What is the probability that the risk will materialise? (1/3)

Softening of tone towards Russia by major Western states is all but an acknowledgement of hard power realities on the ground. Control by Russia or its affiliate separatist regimes has been and will continue to be assured. An outbreak of hostilities is not impossible but will likely be accidental rather than deliberate. The ‘flashpoints’ of competition between the West and Russia may shift to other areas such as the Arctic.

What is the predicted size of impact? (2/3)

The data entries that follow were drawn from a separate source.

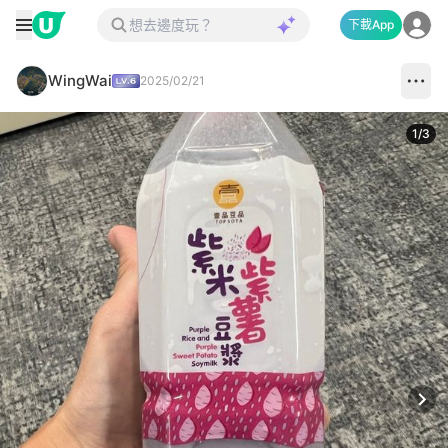
下載App
WingWai
2025/02/21
1
/
3
Next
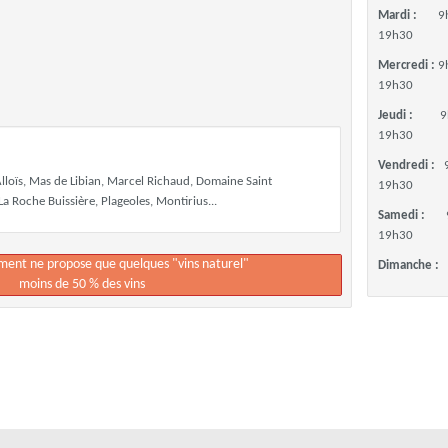
Mardi :
9
19h30
Mercredi :
9
19h30
Jeudi :
9
19h30
Vendredi :
lloïs, Mas de Libian, Marcel Richaud, Domaine Saint
19h30
a Roche Buissière, Plageoles, Montirius...
Samedi :
19h30
ement ne propose que quelques "vins naturel"
Dimanche :
moins de 50 % des vins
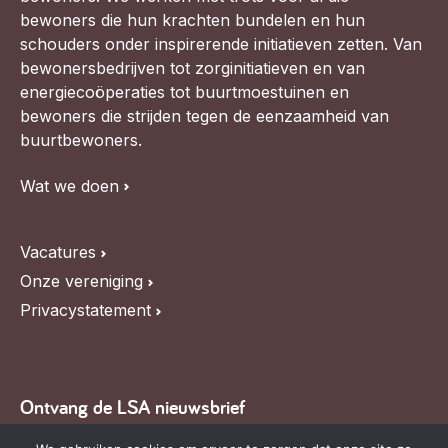
bewoners die hun krachten bundelen en hun
schouders onder inspirerende initiatieven zetten. Van
bewonersbedrijven tot zorginitiatieven en van
energiecoöperaties tot buurtmoestuinen en
bewoners die strijden tegen de eenzaamheid van
buurtbewoners.
Wat we doen
Vacatures
Onze vereniging
Privacystatement
Ontvang de LSA nieuwsbrief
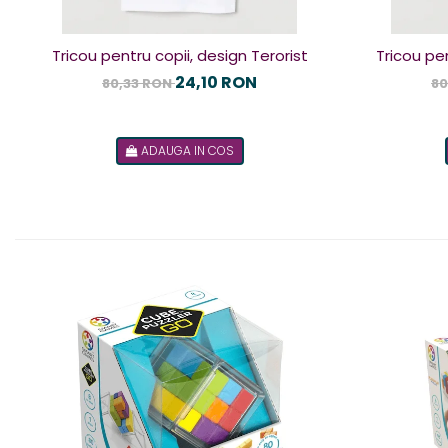
Tricou pentru copii, design Terorist
Tricou pen
24,10 RON
80,33 RON
80
ADAUGA IN COS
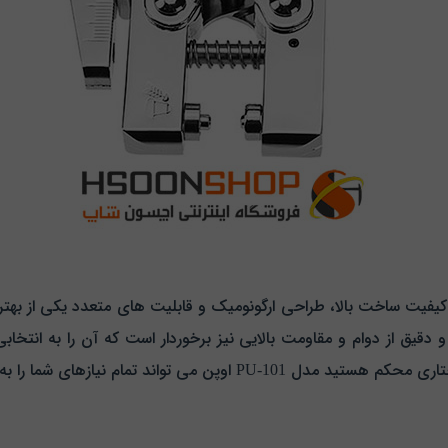
PU با ویژگی‌ هایی نظیر کیفیت ساخت بالا، طراحی ارگونومیک و قابلیت‌ های متعدد یک
د و دقیق از دوام و مقاومت بالایی نیز برخوردار است که آن را به انت
تواند تمام نیازهای شما را به خوبی پاسخ دهد.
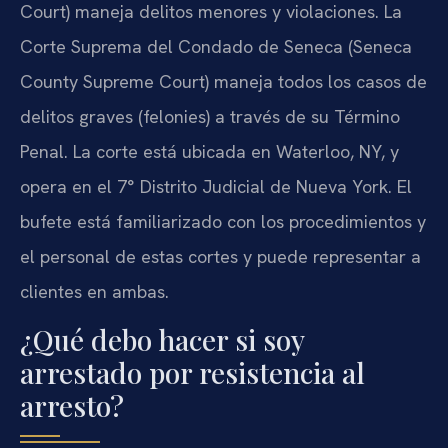
Court) maneja delitos menores y violaciones. La
Corte Suprema del Condado de Seneca (Seneca
County Supreme Court) maneja todos los casos de
delitos graves (felonies) a través de su Término
Penal. La corte está ubicada en Waterloo, NY, y
opera en el 7° Distrito Judicial de Nueva York. El
bufete está familiarizado con los procedimientos y
el personal de estas cortes y puede representar a
clientes en ambas.
¿Qué debo hacer si soy
arrestado por resistencia al
arresto?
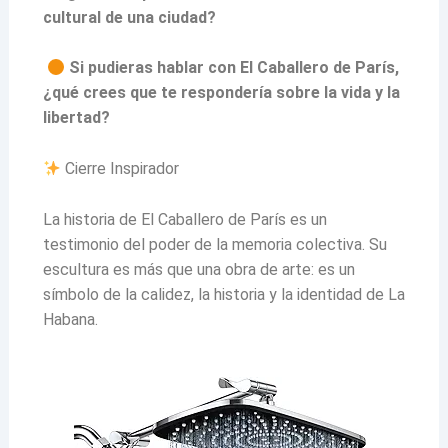
cultural de una ciudad?
Si pudieras hablar con El Caballero de París,
¿qué crees que te respondería sobre la vida y la
libertad?
Cierre Inspirador
La historia de El Caballero de París es un
testimonio del poder de la memoria colectiva. Su
escultura es más que una obra de arte: es un
símbolo de la calidez, la historia y la identidad de La
Habana.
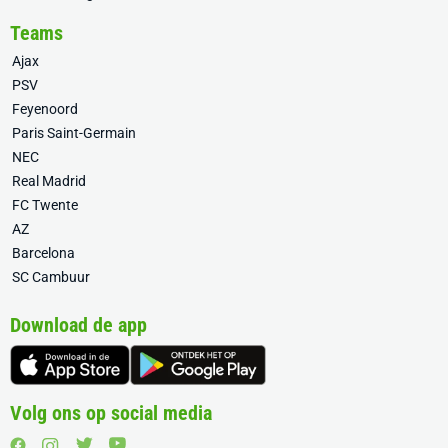
Teams
Ajax
PSV
Feyenoord
Paris Saint-Germain
NEC
Real Madrid
FC Twente
AZ
Barcelona
SC Cambuur
Download de app
Volg ons op social media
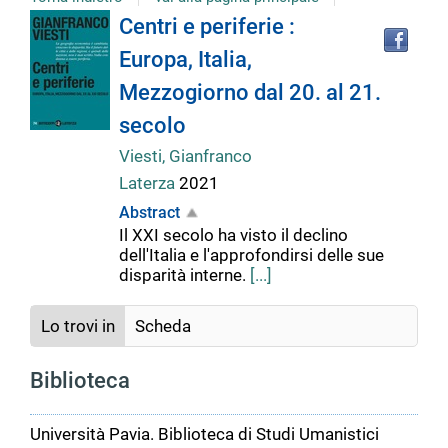
Tro
Dettaglio
Centri e periferie :
il
Europa, Italia,
doc
del
in
Mezzogiorno dal 20. al 21.
altr
riso
secolo
documento
Viesti, Gianfranco
Laterza
2021
Abstract
Il XXI secolo ha visto il declino
dell'Italia e l'approfondirsi delle sue
disparità interne.
[...]
Lo trovi in
Scheda
Biblioteca
Università Pavia. Biblioteca di Studi Umanistici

Recent developments affirm the status quo, with disruptions or escalation from the current trajectory of events improbable. That is not to say that the Ukraine issue is insignificant, as all major parties involved do have core security interests in maintaining the status quo. The emphasis here is on how the Ukraine issue likely will not dramatically change the policies of current actors involved.

What is the expected speed of onset? (1/3)

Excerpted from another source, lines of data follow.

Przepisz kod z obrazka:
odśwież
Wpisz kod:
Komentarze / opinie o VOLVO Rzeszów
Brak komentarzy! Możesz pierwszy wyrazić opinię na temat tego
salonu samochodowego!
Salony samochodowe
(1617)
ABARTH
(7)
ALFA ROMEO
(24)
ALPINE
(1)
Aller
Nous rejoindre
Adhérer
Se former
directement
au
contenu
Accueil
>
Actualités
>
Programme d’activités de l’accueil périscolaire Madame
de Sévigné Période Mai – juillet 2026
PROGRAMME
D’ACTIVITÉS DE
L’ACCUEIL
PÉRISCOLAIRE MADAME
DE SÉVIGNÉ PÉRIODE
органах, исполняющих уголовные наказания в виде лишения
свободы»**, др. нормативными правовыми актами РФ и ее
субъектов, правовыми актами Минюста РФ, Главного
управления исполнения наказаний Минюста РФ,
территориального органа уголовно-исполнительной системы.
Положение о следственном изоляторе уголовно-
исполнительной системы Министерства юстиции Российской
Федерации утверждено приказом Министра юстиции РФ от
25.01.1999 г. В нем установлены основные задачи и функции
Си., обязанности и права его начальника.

Hostilities are unlikely to break out for aforementioned reasons. On the US-Russia relationship, it may improve but only gradually since significant mistrust and divergences in strategic outlook remain.

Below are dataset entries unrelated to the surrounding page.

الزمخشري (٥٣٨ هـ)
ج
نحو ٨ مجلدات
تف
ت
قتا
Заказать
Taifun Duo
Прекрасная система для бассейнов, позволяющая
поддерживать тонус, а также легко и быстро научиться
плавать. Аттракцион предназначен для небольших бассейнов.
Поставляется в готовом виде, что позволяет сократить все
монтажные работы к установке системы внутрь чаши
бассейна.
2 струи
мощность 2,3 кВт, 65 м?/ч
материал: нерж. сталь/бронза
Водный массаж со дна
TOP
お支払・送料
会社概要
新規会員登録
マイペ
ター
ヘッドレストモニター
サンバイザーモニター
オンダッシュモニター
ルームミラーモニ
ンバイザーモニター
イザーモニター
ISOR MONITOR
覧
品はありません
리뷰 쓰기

Will regional or non-state actors be involved? (3/3)

There are a plethora of actors involved on the ground in Eastern Ukraine, especially on the Russian/separatist side where there is a blurring of regular and irregular forces on the ground with Russian troops mixed heavily with separatists. The situation in Ukraine is also of key consideration to many
other neighbouring Western-aligned countries with strong concerns regarding Russian influence and behaviour. That said, the extent to which these actors can shape the conflict in Eastern Ukraine, in a manner independent of the great power interests, remains limited.

What is the probability of spill-over? (1/3)

While the Ukraine issue resides under the general umbrella of relations between Russia and the West, conflict in Eastern Ukraine is unlikely to spill over as the primary belligerents are either heavily localised (the separatist movement) or concerned with unique local interests (Russia and its self-defined heritage with relation to Ukraine). Neighbouring countries sympathetic to Ukraine may provide aid and cooperate where relevant, though it is unlikely that they will pursue hostile relations with Moscow on par with that between Ukraine and Russia.